La Brume de Java

Qui suis-je: BAGHEERA gita
Age: 3 ans
Née: Dans la forêt de Ujung Kulon, province de Banten, Île de Java, Indonésie. S6 45 0 E105 19 60
Talent: Sauvage
Rôle: Il paraît que je divertis les petits d’Homme au moyen de déplacements sans intérêt, appris, imposés et répétés sous les coups d’un fouet pendant des heures.
Objet fétiche: Une dent de lait. C’était ma dernière dent de lait. Elle est tombée sur le sable de la piste le jour où sous les coups du fouet, ils ont entrepris de me dresser. J’étais arrivée dans la nuit au Cirque des Brumes après un long voyage sombre, vaporeux et suffoquant. Encore nauséeuse, j’ai ramassé ce dernier morceau d’enfance et l’ai planté au plus profond de mon pelage, en travers de ma gorge.

 

Je suis arrivée à l’âge de 6 mois au Cirque des Brumes. Au début, j’ai longtemps appelé mes frères et mes soeurs, cherché une odeur familière, un quelconque rayon de soleil… Je ne comprends toujours pas les barreaux, les bourreaux, le fouet qui déchire l’air et puis mon corps. Un matin, l’espoir de me réveiller de ce cauchemar sous le feuillage luxuriant de ma forêt de Java n’était plus là. Ce matin là, j’ai cru tout perdre. Alors, j’ai fixé un à un mes souvenirs, mes paysages, mes rivières et mes rizières entre les barreaux de la cage. Quelques mois plus tard, alors que le sable désolant et glacial de la piste ne laissait présager que la suite d’une série d’obstacles ridicules à gravir, Colombe a atterri entre mes pattes. Elle est restée prostrée sur le sol. Je l’ai reniflée et saisi dans ma gueule. Je l’ai installée délicatement sur ma nuque. J’ai rugi et personne ne nous a approché.

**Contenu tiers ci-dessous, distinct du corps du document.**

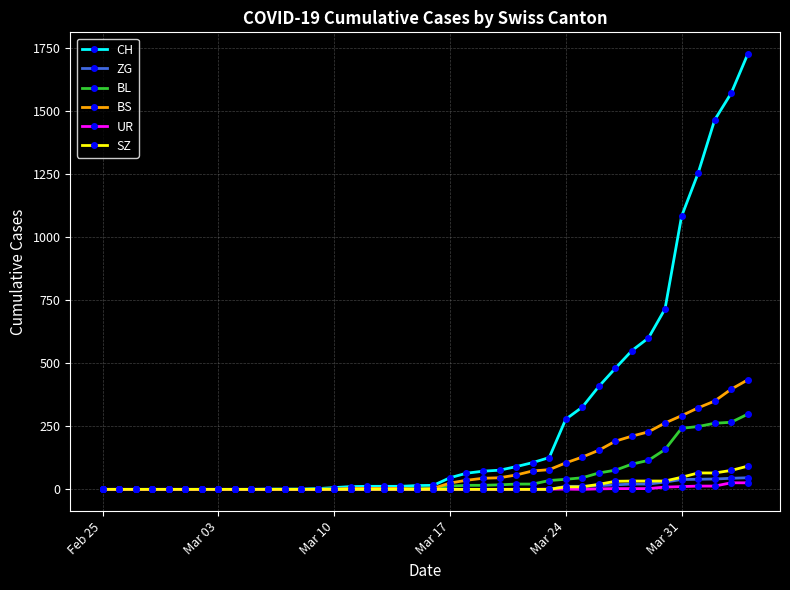

Which series has the largest total across all categories?

CH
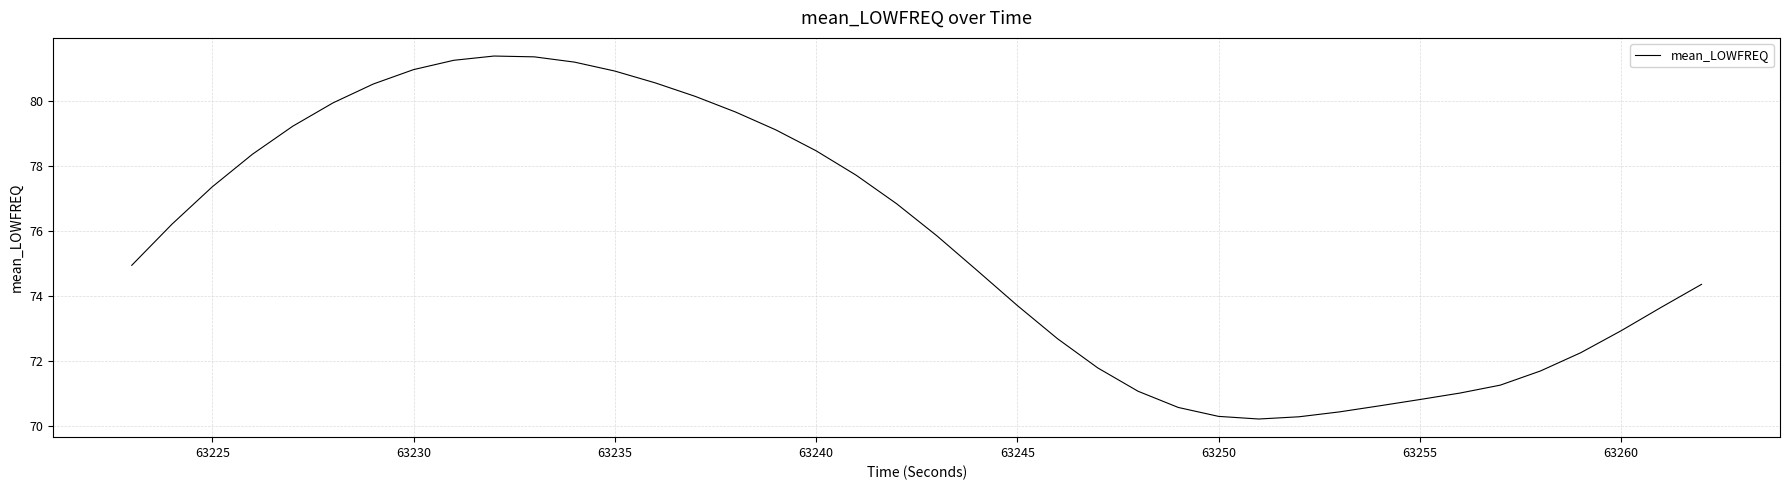

What is the minimum value shown in the chart?

70.2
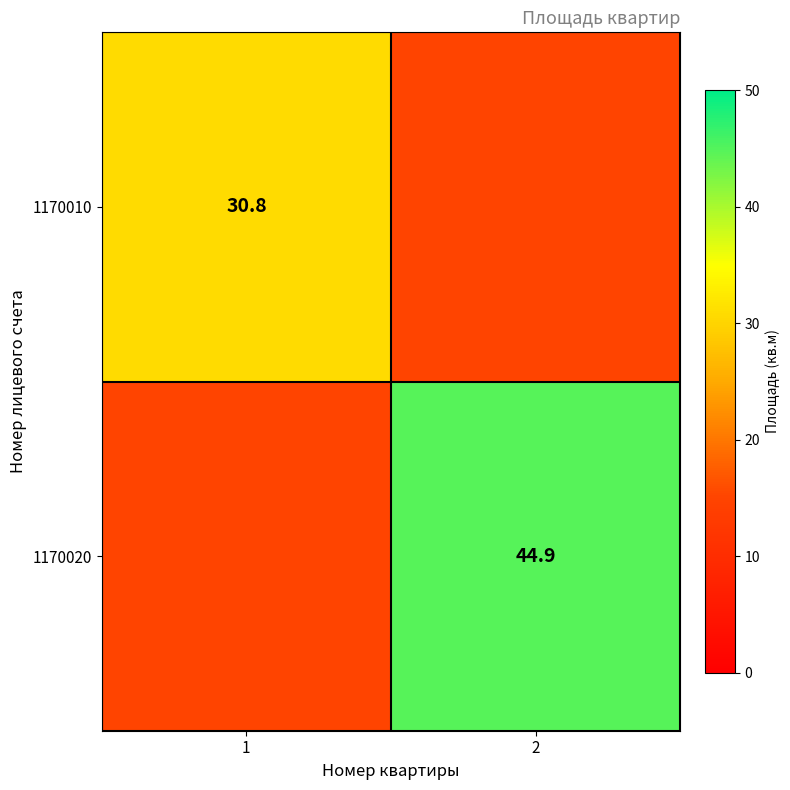

Is the value of 1170010 at 1 greater than the value of 1170020 at 2?

No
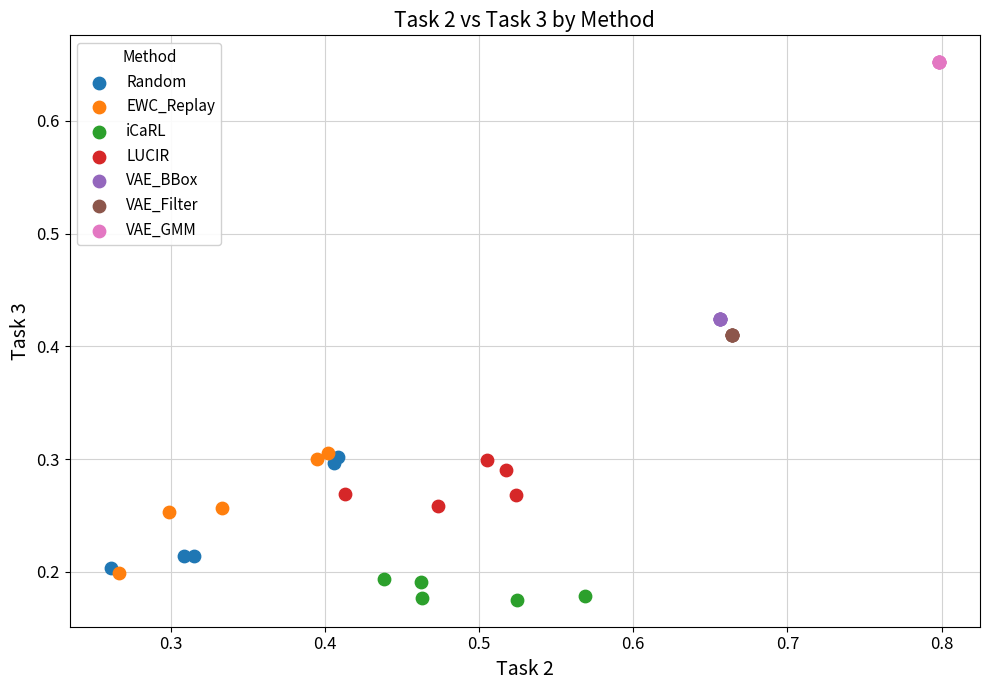

Which series contains the highest Y value?

VAE_GMM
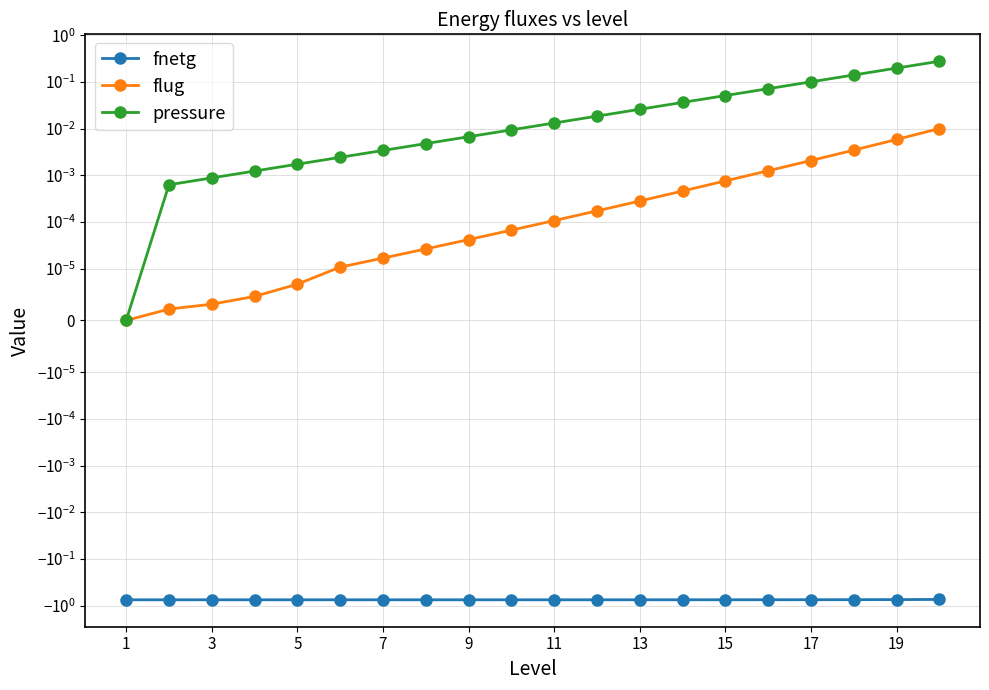

The fnetg series shows -0.7 at 19. True or false?

True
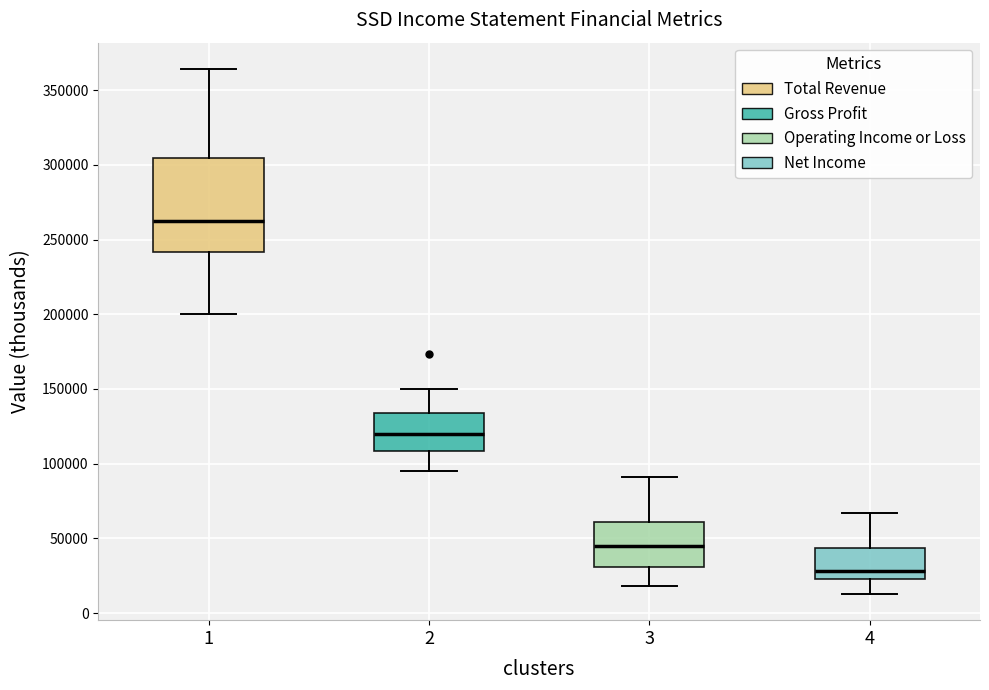

Which box is the tallest, from its lower edge to its upper edge?

1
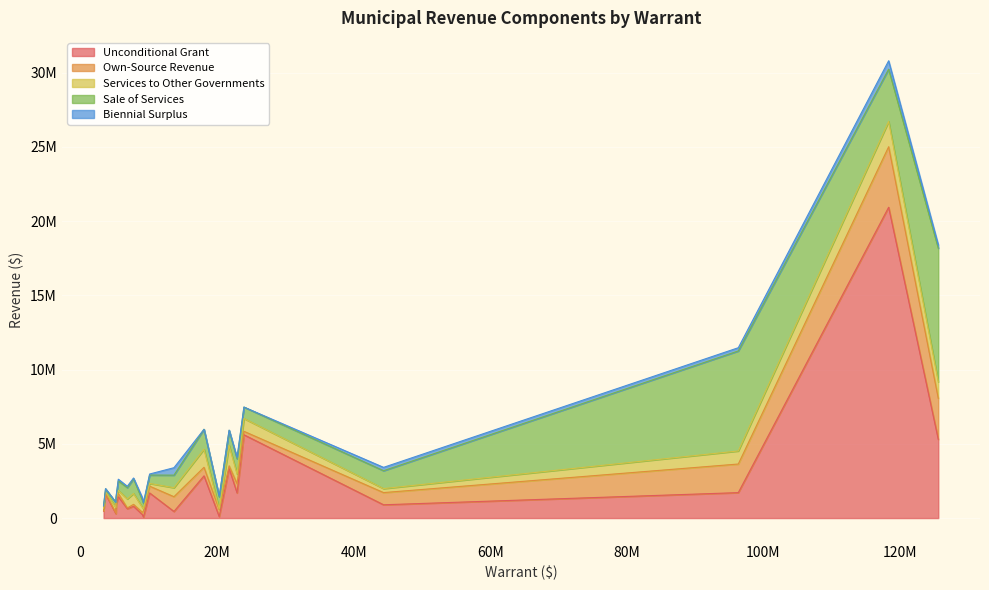

Does the chart display data point markers on the line(s)?

No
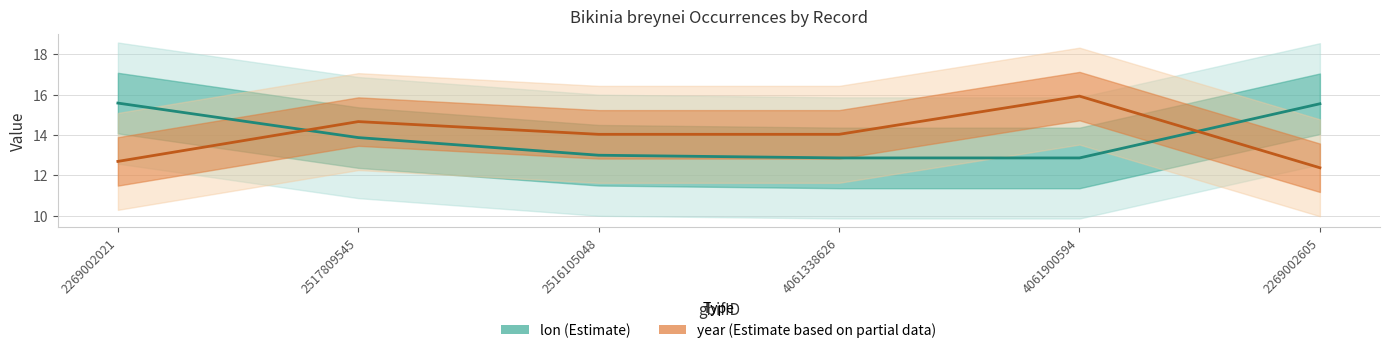

At which label is year closest to 14?

2516105048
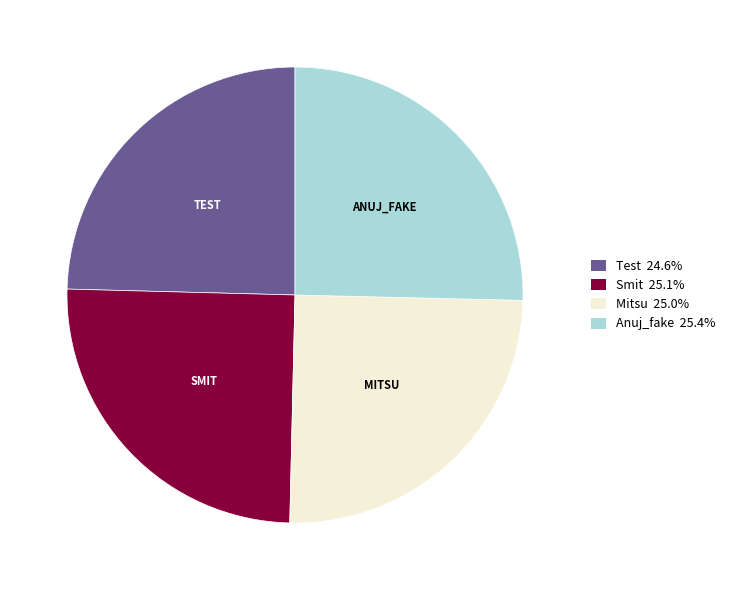

What is the ratio of the value at Test to the value at Anuj_fake?

1.0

Il fallu plusieurs jours au Petit Magicien pour récupérer Colombe et commencer à la dresser. Les tisonniers, les fouets, l’acharnement et le nombre ont eu raison de ma force. Et puis chaque soir, Colombe est venu se réfugier dans la cage et se blottir tout contre moi. Pelotonnée et farouchement agrippée à mon pelage, personne n’y pouvait rien. Ça amusait les badauds alors le Petit Magicien à fini par laissé faire… Nous nous échappions alors dans nos souvenirs d’enfance que nous échangions et réanimions entre les barreaux et nos larmes.

Parfois, Colombe, était inconsolable, émue par trop de vie passée, seule La Femme Araignée pouvait l’apaiser. Elle tissait alors avec soin un hamac de cristal aux barreaux de la cage. Le Cirque hypnotisé se délectait de chacun de ses mouvements et ne ratait ce spectacle pour rien au monde. Le temps ainsi suspendu reprenait au premier cliquetis de la soie qui se brisait sur le sol. Ce son annonçait le début d’une longue et sombre veillée. Le hamac égrenait à chaque balancement ses larmes de cristal et de Colombe. Avant que la dernière maille ne cède, Colombe était raccommodée… jusqu’à ce qu’elle ne craque à nouveau. Quand je sombrais à mon tour de trop d’insomnies, La Femme Araignée berçait alors seule nos repos fragiles jusqu’au petit matin.

C’est peu après l’arrivée de Colombe que j’ai commencé à retrouver l’espoir de rentrer chez moi. Colombe et La Poupée Mécanique m’ont fait une promesse. Nous avons un pacte, ce sera toutes les trois où rien. La Femme Araignée nous a tissé sur mesures trois capes cardinales faites pour résister à toutes les épreuves et à tous les temps. Et sous nos capuches boréales, chaque soir, ensemble, nous répétons à l’ombre de la tyrannie, nos précieux projets de vie.